Привязав лодку к стволу старой ивы, друзья сошли на берег в этом тихом серебристом королевстве и терпеливо обыскали заросли кустарника, дуплистые деревья, ручьи, овражки, пересохшие русла весенних протоков. Снова вернувшись на борт и переправившись на противоположный берег, все то же проделали и там, а луна, спокойная и далекая в безоблачном небе, всячески старалась им помочь в их поисках, пока не настал ее час, и она нехотя не спустилась к земле и не оставила их, и таинственность снова не окутала реку и землю.
И тогда все стало медленно изменяться. Горизонт прояснился, поля и деревья стали приобретать четкие очертания, и вид у них был уже немножечко другой, тайна стала от них отступать.
Неожиданно свистнула какая-то птица, и снова все замолкло. И возник легкий ветерок и заставил шелестеть камыши и осоку.
Дядюшка Рэт, который в этот раз правил лодкой, вдруг выпрямился и стал к чему-то жадно прислушиваться. Крот, нежными прикосновениями к воде заставляя лодку медленно двигаться, чтобы можно было хорошенечко оглядеть берега, взглянул на него с любопытством.

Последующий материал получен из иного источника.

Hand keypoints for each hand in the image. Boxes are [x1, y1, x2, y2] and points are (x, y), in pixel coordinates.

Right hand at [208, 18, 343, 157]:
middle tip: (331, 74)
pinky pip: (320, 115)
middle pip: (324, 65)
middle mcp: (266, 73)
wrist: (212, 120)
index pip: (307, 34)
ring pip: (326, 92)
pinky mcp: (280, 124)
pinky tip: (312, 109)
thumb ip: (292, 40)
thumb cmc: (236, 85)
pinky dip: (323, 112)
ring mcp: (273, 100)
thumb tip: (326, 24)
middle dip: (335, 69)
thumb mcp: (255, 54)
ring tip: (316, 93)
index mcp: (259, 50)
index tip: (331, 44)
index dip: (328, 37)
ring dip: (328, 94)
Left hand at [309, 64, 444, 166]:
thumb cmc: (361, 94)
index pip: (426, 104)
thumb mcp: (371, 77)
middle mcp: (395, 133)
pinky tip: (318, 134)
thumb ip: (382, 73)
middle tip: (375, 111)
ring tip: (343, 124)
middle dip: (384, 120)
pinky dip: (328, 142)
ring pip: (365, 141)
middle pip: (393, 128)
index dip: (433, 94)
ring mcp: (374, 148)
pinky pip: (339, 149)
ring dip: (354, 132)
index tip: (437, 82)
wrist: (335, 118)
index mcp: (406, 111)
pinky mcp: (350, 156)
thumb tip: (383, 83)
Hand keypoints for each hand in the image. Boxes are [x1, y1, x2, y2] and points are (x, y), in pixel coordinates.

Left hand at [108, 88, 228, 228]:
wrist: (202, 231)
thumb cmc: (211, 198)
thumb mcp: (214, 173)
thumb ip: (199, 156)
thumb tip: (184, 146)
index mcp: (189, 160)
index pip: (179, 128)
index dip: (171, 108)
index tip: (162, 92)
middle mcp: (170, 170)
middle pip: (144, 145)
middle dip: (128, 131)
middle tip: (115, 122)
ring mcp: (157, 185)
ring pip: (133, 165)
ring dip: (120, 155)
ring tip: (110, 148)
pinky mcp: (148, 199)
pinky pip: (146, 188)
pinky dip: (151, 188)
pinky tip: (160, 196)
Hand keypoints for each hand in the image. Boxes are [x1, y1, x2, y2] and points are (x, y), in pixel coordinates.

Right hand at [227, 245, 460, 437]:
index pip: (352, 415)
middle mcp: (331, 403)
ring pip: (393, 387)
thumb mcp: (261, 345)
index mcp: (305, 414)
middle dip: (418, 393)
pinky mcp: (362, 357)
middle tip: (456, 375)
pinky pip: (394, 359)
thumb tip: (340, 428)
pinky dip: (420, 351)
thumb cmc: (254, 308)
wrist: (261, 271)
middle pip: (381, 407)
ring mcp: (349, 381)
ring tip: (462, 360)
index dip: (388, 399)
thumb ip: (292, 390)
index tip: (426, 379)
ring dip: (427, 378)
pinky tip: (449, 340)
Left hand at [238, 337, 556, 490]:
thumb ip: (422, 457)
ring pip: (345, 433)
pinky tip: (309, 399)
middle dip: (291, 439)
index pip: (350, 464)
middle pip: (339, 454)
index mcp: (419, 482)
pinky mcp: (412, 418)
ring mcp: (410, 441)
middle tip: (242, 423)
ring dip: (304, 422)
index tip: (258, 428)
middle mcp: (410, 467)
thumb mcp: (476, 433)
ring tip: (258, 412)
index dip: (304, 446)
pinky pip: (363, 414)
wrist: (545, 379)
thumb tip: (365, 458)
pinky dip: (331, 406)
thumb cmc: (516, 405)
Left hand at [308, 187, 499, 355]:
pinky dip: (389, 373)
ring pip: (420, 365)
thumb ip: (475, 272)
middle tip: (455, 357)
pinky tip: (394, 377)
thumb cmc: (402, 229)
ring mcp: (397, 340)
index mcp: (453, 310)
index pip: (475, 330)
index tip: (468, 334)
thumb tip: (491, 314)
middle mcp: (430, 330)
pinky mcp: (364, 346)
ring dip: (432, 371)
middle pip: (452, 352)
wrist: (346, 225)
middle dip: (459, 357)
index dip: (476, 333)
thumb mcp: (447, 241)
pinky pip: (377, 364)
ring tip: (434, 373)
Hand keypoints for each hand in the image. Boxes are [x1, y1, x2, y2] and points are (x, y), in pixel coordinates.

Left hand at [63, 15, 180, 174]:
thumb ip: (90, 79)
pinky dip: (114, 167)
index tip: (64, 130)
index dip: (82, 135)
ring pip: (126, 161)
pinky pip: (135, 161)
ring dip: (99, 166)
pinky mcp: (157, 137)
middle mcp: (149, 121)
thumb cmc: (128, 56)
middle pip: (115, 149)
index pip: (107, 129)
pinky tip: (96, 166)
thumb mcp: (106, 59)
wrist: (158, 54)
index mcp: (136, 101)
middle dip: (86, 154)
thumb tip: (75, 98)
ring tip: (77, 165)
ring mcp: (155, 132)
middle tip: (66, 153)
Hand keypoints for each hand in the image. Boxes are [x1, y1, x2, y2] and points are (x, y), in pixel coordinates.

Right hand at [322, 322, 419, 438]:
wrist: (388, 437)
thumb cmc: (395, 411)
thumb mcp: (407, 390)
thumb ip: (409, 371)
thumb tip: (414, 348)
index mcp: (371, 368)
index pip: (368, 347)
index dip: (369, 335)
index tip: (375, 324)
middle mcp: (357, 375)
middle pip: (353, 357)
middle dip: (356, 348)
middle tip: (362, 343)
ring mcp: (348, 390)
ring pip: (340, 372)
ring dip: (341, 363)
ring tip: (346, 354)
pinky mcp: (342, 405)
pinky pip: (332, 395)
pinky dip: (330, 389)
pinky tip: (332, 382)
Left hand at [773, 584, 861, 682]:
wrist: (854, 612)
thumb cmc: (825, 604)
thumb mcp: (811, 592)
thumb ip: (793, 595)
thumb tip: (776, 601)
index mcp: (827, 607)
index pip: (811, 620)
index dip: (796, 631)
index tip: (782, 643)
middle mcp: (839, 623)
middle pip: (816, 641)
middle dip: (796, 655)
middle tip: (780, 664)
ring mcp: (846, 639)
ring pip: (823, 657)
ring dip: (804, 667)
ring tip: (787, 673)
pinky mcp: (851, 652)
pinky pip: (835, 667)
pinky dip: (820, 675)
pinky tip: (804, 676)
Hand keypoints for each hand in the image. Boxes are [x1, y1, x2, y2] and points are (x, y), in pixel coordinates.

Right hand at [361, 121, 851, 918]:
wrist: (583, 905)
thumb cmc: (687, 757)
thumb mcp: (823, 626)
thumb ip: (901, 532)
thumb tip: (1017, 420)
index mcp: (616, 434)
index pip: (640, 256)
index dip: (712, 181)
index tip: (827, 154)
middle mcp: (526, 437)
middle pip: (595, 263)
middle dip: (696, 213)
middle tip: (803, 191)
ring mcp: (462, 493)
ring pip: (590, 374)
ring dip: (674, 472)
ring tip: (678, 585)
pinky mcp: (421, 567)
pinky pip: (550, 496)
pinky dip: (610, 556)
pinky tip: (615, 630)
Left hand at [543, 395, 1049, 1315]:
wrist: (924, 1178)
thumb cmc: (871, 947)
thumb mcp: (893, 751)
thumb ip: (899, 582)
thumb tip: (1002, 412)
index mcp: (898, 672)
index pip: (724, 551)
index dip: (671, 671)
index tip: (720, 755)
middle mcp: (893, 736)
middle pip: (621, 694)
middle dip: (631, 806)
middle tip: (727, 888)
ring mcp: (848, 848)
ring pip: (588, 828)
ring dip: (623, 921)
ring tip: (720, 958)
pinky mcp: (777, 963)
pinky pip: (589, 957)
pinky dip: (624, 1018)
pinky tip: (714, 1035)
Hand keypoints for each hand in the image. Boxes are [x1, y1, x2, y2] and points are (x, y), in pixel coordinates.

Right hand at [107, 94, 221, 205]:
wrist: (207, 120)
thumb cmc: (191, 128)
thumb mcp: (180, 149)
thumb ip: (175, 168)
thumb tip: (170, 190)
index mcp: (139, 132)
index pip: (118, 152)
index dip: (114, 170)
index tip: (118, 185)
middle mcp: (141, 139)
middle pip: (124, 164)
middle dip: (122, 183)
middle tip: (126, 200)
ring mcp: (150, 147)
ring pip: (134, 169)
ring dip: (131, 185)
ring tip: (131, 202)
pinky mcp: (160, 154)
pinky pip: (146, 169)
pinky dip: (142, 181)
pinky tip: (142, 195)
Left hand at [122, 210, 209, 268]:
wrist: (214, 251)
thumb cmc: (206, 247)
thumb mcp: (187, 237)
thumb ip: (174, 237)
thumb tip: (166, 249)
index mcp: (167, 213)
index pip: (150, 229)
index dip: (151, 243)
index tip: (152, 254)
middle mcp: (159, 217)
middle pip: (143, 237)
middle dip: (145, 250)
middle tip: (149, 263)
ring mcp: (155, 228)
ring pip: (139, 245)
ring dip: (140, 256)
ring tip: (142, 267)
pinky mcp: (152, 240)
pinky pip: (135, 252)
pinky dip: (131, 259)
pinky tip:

— Исчезло! — воскликнул дядюшка Рэт, сгорбившись на сиденье. — Так красиво, странно и необычно! Уж если это должно было так быстро кончиться, лучше бы этого и не слыхать вовсе! Во мне проснулась какая-то тоска, и кажется, ничего бы я больше в жизни не хотел, только слушать и слушать. Нет! Вот оно снова! — воскликнул он опять, настораживаясь.
Некоторое время он молчал как зачарованный.
— Опять исчезает, опять удаляется! О, Крот, какая красота! Веселая, радостная мелодия, прекрасные звуки отдаленной свирели. Я и во сне никогда не слыхал такой музыки! Она зовет! Греби, греби, Крот! Эта музыка для нас, она нас призывает к себе!
Крот, впадая в величайшее изумление, подчинился.
— Я ничего не слышу, — сказал он. — Я слышу только, как ветер играет в камышах, и в осоке, и в ивах.
Рэт ничего не ответил, а может быть, и не услышал, что сказал Крот. Восхищенный, он весь отдался восторгу, который заключил его, маленького, трепещущего, в свои сильные и мощные объятия.
Крот молчал и только непрерывно взмахивал веслами, и вскоре они достигли того места, где с одной стороны от реки отделялась большая заводь. Легким движением головы Рэт, который давно уже бросил заниматься лодкой, указал гребцу держать в сторону заводи. Медленный прилив света в небе все увеличивался и увеличивался, и можно было различить, какого цвета цветы, точно драгоценными камнями окаймлявшие берег.
— Все яснее и ближе! — радостно закричал дядюшка Рэт. — Ну, теперь-то ты должен слышать. А! Наконец-то! Теперь я вижу, что и ты услыхал!
Крот перестал грести и замер, затаив дыхание, потому что и на него, точно волной, пролилась мелодия, и окатила его, и завладела им совершенно. Он увидал слезы на глазах своего друга и наклонил голову, сочувствуя и понимая. Лодка скользила по воде, с берега их задевали розовые цветы вербейника. И тогда отчетливый и властный призыв, который сопровождался опьяняющей мелодией, продиктовал свою волю Кроту, и он снова взялся за весла. А свет становился все ярче, но ни одна птица не пела, хотя они обычно щебечут перед приходом зари, и, кроме небесной этой мелодии, больше не было слышно ни единого звука.